KL: In the spring of 2021, when I first told people I was thinking about opening a store, they were incredulous. In-person? During COVID? On our first day of business, in August 2021, I remember very clearly that people were asking when online was coming. Right now? Next week?

On a creative level, Big Night started as a necessarily brick and mortar idea. I think I had that craving from lockdown. I love shopping in person — picking things up, seeing how the light hits them. It brings me joy. I wanted to give that joy to other people.

The beginnings of Big Night’s webshop.

That said, of course I want to share Big Night with as many people as possible. Not everyone can come to Greenpoint, whether you live on the Upper West Side or Spain. We get amazing feedback form people all over the world who want to interact with us somehow beyond Instagram.

So I do want to launch e-comm and meet that community where they are. It’s a fun challenge, right? How do you reverse-engineer the online version of a brick and mortar? I want it to feel immersive, like its own little world. Coming soon!

OB: What does the term “lifestyle brand” mean to you?

KL: I think about this all the time. It’s the term brands are meant to aspire to, but its ubiquity has made it somewhat meaningless. I mean, Big Night is a lifestyle brand, but what does that really mean?
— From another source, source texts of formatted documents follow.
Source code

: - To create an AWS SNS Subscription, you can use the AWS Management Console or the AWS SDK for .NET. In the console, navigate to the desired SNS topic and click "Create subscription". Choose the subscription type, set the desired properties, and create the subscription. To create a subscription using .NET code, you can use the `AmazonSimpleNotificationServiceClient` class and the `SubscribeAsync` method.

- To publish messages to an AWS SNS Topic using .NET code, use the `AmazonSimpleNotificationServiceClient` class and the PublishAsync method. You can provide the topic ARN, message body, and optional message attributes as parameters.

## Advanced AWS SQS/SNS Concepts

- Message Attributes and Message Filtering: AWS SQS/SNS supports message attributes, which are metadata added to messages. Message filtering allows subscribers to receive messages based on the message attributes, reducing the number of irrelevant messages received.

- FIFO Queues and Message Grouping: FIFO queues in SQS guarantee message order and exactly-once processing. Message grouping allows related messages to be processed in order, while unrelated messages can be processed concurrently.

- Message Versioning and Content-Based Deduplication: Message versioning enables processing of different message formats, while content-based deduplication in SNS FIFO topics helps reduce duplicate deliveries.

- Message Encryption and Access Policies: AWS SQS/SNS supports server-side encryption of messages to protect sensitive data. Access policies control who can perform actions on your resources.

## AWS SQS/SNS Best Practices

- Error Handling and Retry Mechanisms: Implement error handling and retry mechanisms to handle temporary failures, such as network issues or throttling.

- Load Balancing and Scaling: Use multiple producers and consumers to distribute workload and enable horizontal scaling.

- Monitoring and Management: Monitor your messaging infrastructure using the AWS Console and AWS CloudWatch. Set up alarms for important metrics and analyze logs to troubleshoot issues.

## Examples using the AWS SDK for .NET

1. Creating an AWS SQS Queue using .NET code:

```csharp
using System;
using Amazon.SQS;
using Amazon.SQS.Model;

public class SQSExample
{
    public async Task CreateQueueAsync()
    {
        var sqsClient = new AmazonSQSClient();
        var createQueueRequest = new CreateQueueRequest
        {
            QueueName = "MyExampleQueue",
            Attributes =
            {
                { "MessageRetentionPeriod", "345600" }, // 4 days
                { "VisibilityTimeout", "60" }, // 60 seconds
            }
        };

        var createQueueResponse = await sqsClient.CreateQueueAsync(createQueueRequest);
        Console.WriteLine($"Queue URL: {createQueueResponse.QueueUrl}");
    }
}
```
If I can characterize a shift in CPG over the past year or so, a lot of these brands…when it comes down to brass tacks, they’re food brands. What I mean is they’re simply something you eat and engage with in your kitchen. But as lifestyle brands, they exist on a plane far beyond the kitchen or dining room. That is what a lifestyle brand is. Brands want people to feel a passion for their products beyond the original use case. Every brand is now trying to do that.

OB: You stock home goods and pantry goods. I’ve seen Fishwife in bookstores, Fly by Jing in home goods stores that have no other food items. What’s going on?

KL: I just took a trip to Hudson, which has become a sort of shopping mecca. Walking down Warren St., the main drag, I saw pantry brands and products in 75% of these stores, even if they don’t otherwise sell pantry goods. That wasn’t the case even a year ago.

As I’ve said, I think the pandemic isolation contributed to people becoming passionate fans of these brands. As it’s become normal to go out into the world again, people want to interact with these brands — to pick up the products, to hold them. Brands that have transcended beyond the original use case bring passionate fans to the stores that stock them.

Key takeaways 🥂

  • How should CPG brands think about retail? Embrace it, especially boutiques like Big Night. These are intimate, curated spaces that give your audience a space to connect with your brand in the real world.

  • Are you organizing a branded event? Nothing is more important than creating at atmosphere people actually want to be in — a place where they can laugh, eat, drink, and be merry. That’s what guests will remember

  • With the above advice said, the next thing to prioritize for brand events (if your business is primarily DTC/e-comm) is the physical experience of your product. Elevate every single aspect of the product that a screen can’t translate.

  • Are you a retail business looking to dip into e-comm? Be intentional. Don’t jump the gun. Identify the magic aspects of your physical space — how can you reverse-engineer those for people across the world?